Earlier this year Cavan received almost €1.3 million to facilitate the return of more than 80 vacant units for social housing use. It was one of the largest single allocations in the country, and followed a time when the council had come under fire over the length of time and cost it took to refurbish and re-let properties.

According to the most recent figures available from the Department of Housing, Cavan County Council reclaimed 31 voids in the first four months of 2021, and seven more in the early second half of the year.

Between 2014 and 2020, more than €2.7 million has been spent by Cavan County Council returning just over 200 houses from ‘Void’ status.

The breakdown of that is 23 returns in 2014 (€349,137); 28 in 2015 (€307,018); 32 in 2016 (€307,530); 31 in 2017 (€303,112); 14 in 2018 (€270,779); nine in 2019 (€117,161); and 64 in 2020 (€1,045,638).

Mr Doyle said, though it was uncertain, he hoped the government would commit similar levels of investment to support the void return scheme in 2022. He said, in order to address “legacy issues” within the county, the council will “positively and energetically campaign” for that additional funding, and this case would be made to the Department for Housing in the coming months.

It was Fine Gael’s Madeleine Argue who shared information from a recent Strategic Policy Committee (SPC) meeting at which it was revealed 69 people had turned down the offer of permanent council housing so far in 2021. “We need to let the people know what the council is up against,” she said.

Agreeing that the issue regarding refusals “fundamentally complicates” the housing allocation process, Mr Doyle pointed out that people on the social housing list have two “valid” opportunities to refuse offers before their application process is suspended for a period of 12 months.

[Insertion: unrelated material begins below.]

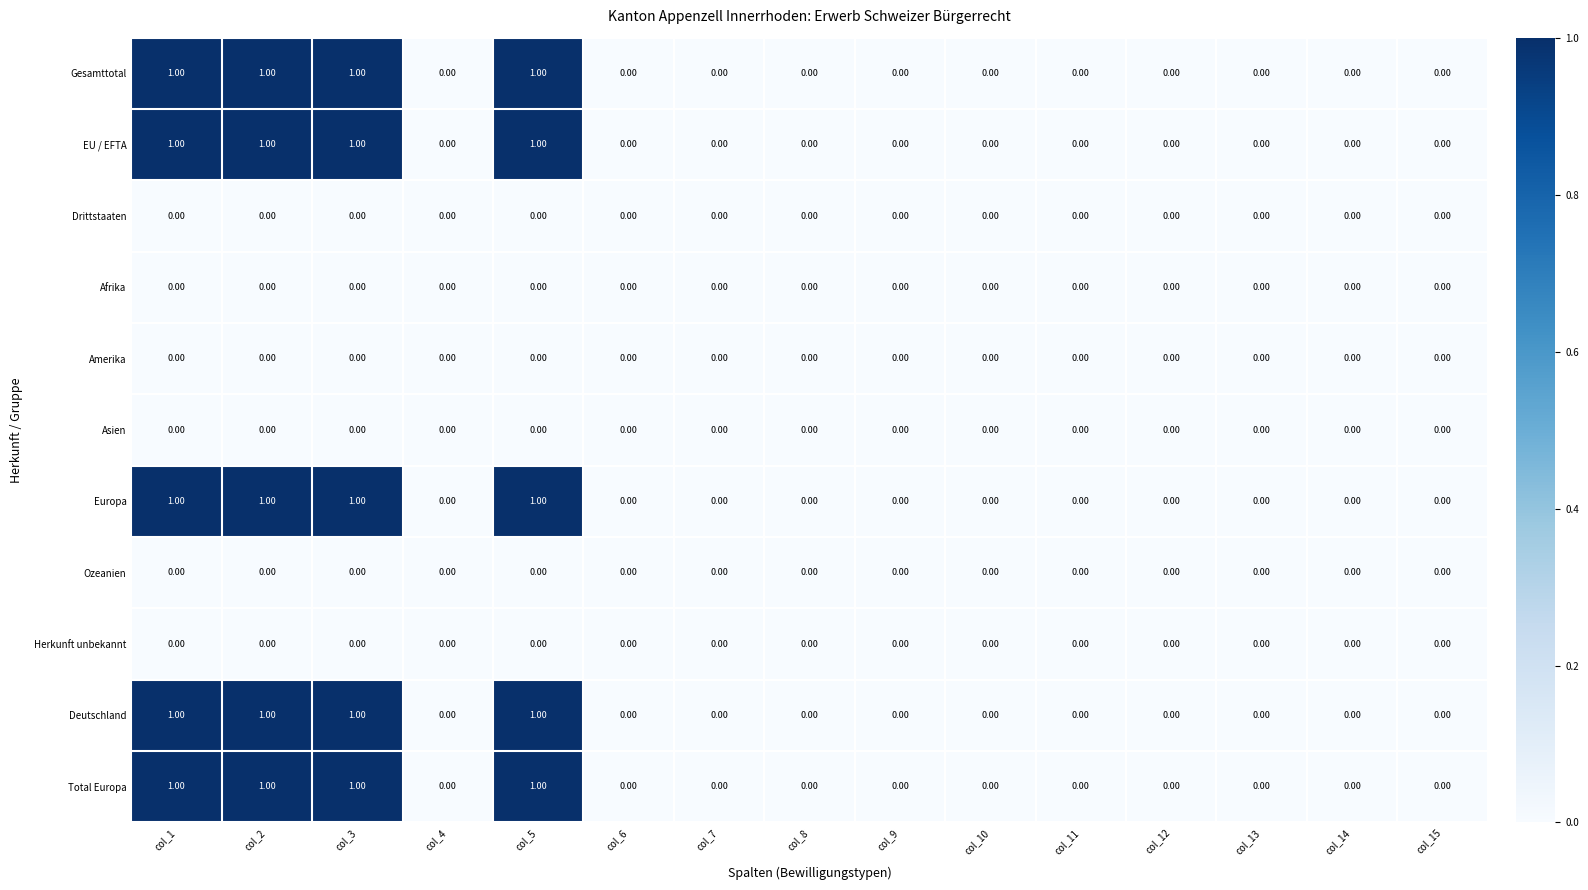

Count the number of data series in this chart.

11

People must be placed on the local authority’s waiting list in order to qualify for housing assistance schemes such as rent allowance. Cllr Argue’s party colleague Val Smith critised certain people abusing the system in order to attain rental supports rather than accepting a housing offer.

“The only reason they’re on the housing list is to qualify for rent allowance,” he lambasted; while Fianna Fail’s Patricia Walsh urged that people be aware, where an offer of a house is turned down, that process needed to be restarted once again. All in all it could take up to three months.

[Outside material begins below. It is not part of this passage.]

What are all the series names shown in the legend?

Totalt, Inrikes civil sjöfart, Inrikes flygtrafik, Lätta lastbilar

“There is a timeframe in all of this,” she said, noting that the problem with supplying a house only exacerbates further when “rumour” spreads if a house lies idle for too long.

Despite the challenges, Mr Doyle welcomed the fact that the council had managed to provide 170 families with a new home in Cavan in 2020, and more than 200 the year before that.

“That effort is not being recognised,” he lamented.